非常に密度の濃い二日間を過ごした後の朝は、何だか今まで以上に和やかで落ち着いていた。
早朝っていうのもあるんだろうけど、やっぱり激戦の後っていうのが大きいのかな。
なぜ、早朝に起きているのかというと、個人的にやり残したことがあるからだ。
僕が向かったのは霊魂騎士が収容されている格納庫だ。
最後まで僕の無茶に付き合ってくれた戦友にもちゃんと、お礼を言っておかなければならない。
ボロボロになっていた金閃公はまだ修理されていなくて、昨日の戦いの直後のままだ。僕の神力が尽きてしまったから、復元してやることができなかった。

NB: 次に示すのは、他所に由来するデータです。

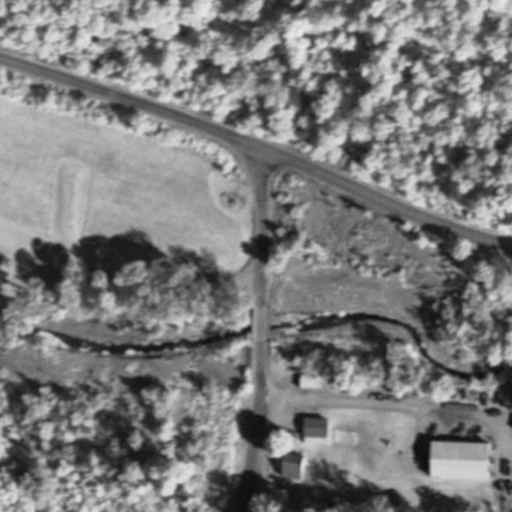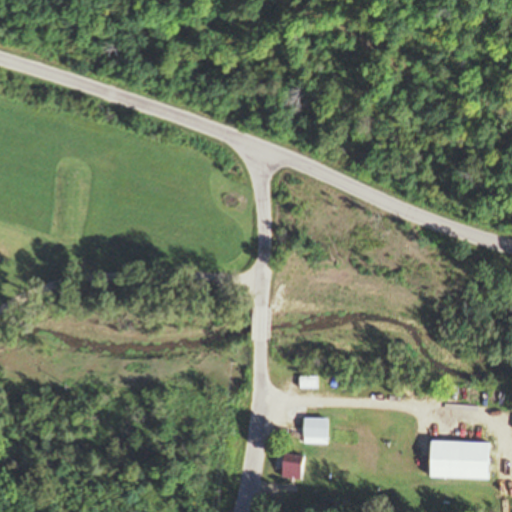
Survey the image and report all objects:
road: (257, 149)
road: (129, 290)
road: (262, 331)
building: (314, 432)
building: (291, 467)
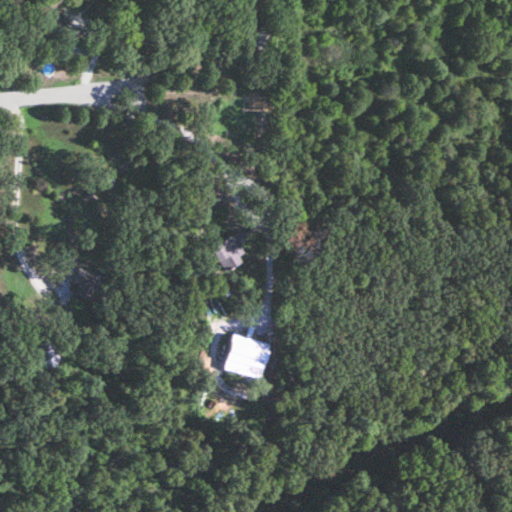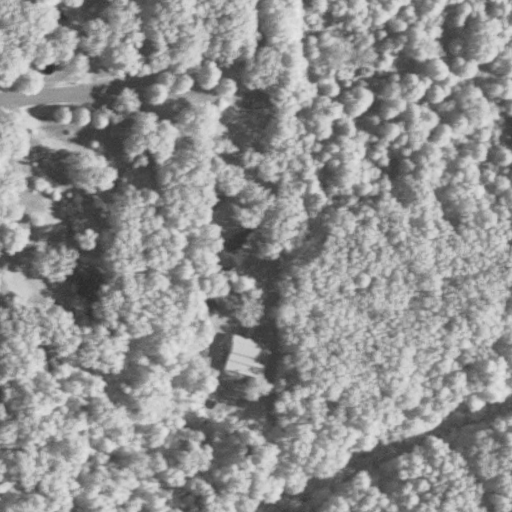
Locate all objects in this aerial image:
road: (166, 38)
road: (105, 86)
road: (185, 175)
road: (12, 197)
building: (225, 246)
building: (81, 281)
building: (239, 353)
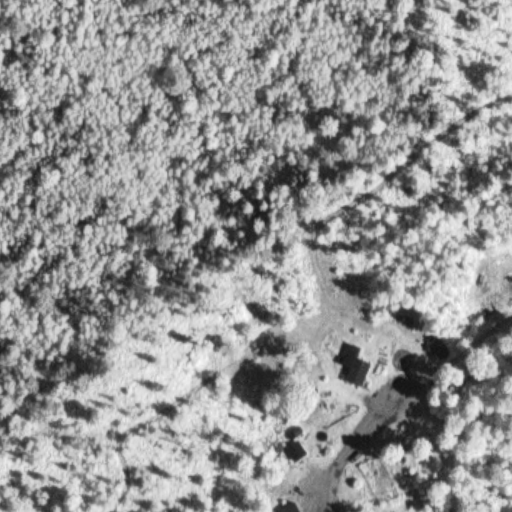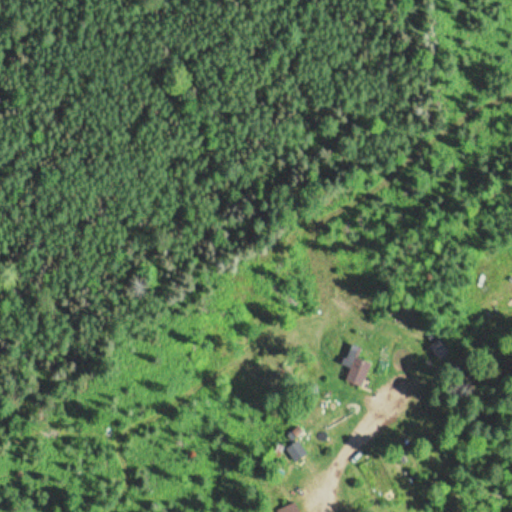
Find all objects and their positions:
building: (438, 349)
building: (353, 364)
road: (361, 411)
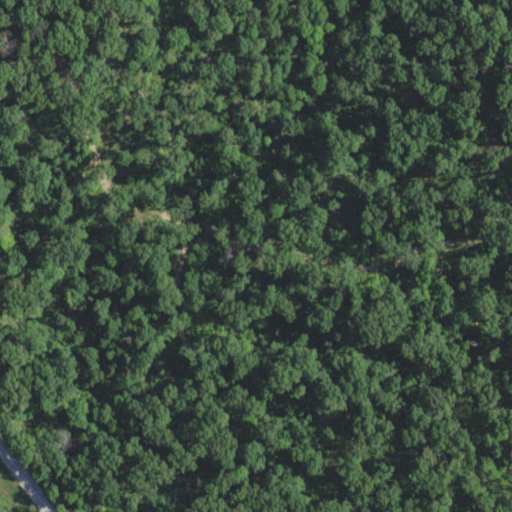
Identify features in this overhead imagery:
road: (25, 480)
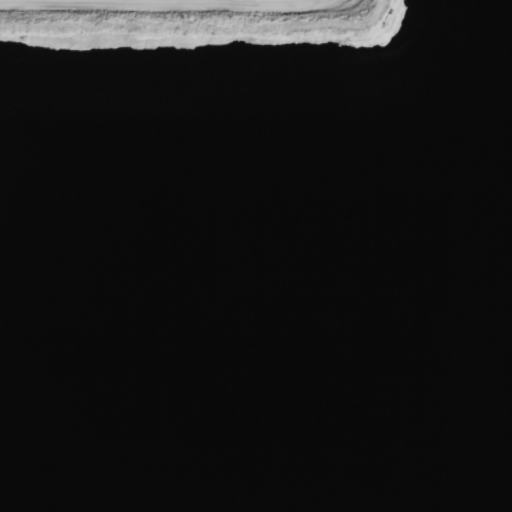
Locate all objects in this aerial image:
road: (174, 2)
quarry: (258, 264)
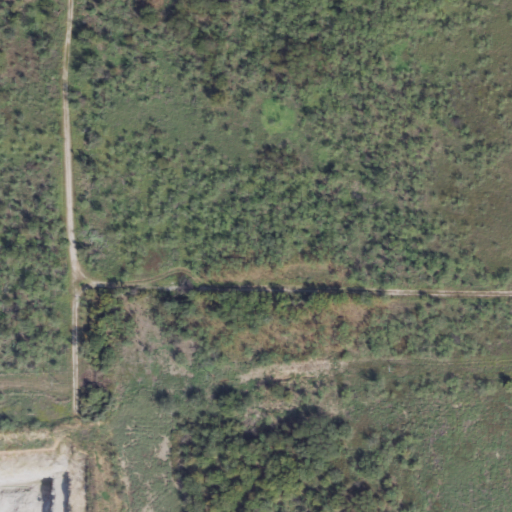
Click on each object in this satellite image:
road: (71, 140)
road: (292, 290)
quarry: (28, 483)
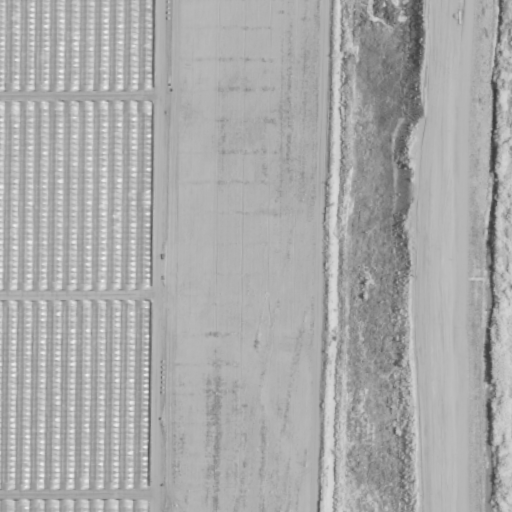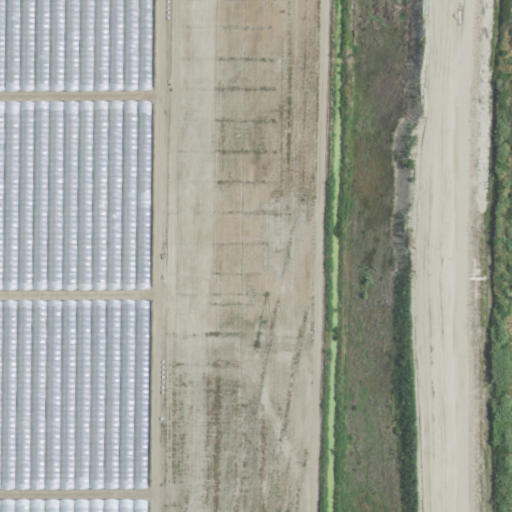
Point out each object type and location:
crop: (226, 256)
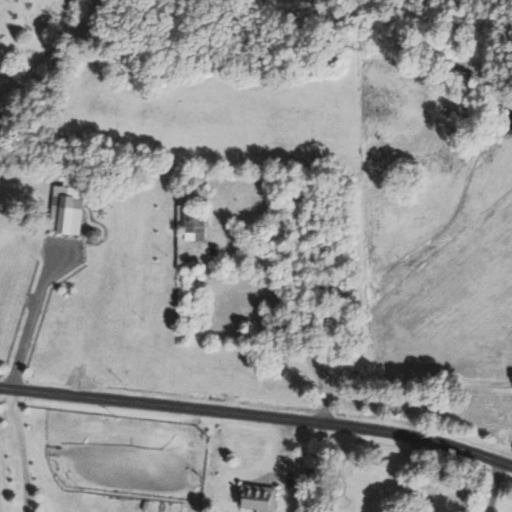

「君もお疲れ様。どんな無茶にも付き合ってくれて、ありがとう。ある意味、君が一番の功労者だよ。これからは、象徴としてよろしくお願いします」
天帝黒陽孁を破壊してしまった今、新たに大神専用機として挙げられたのが金閃公だ。
僕はもう、大神専用機とかいらないんじゃあないかと思ったけど、象徴と言うのは必要らしい。
ただ、今度はお婆様のような、自分の能力を誇示するような象徴なんかじゃあなくて、皆の拠り所になるような象徴だ。
それなら、存外、いや全然悪くない。いいと思う。
格納庫に外からの光は差し込まないけど、金閃公が金色のフレームを光らせたような気がした。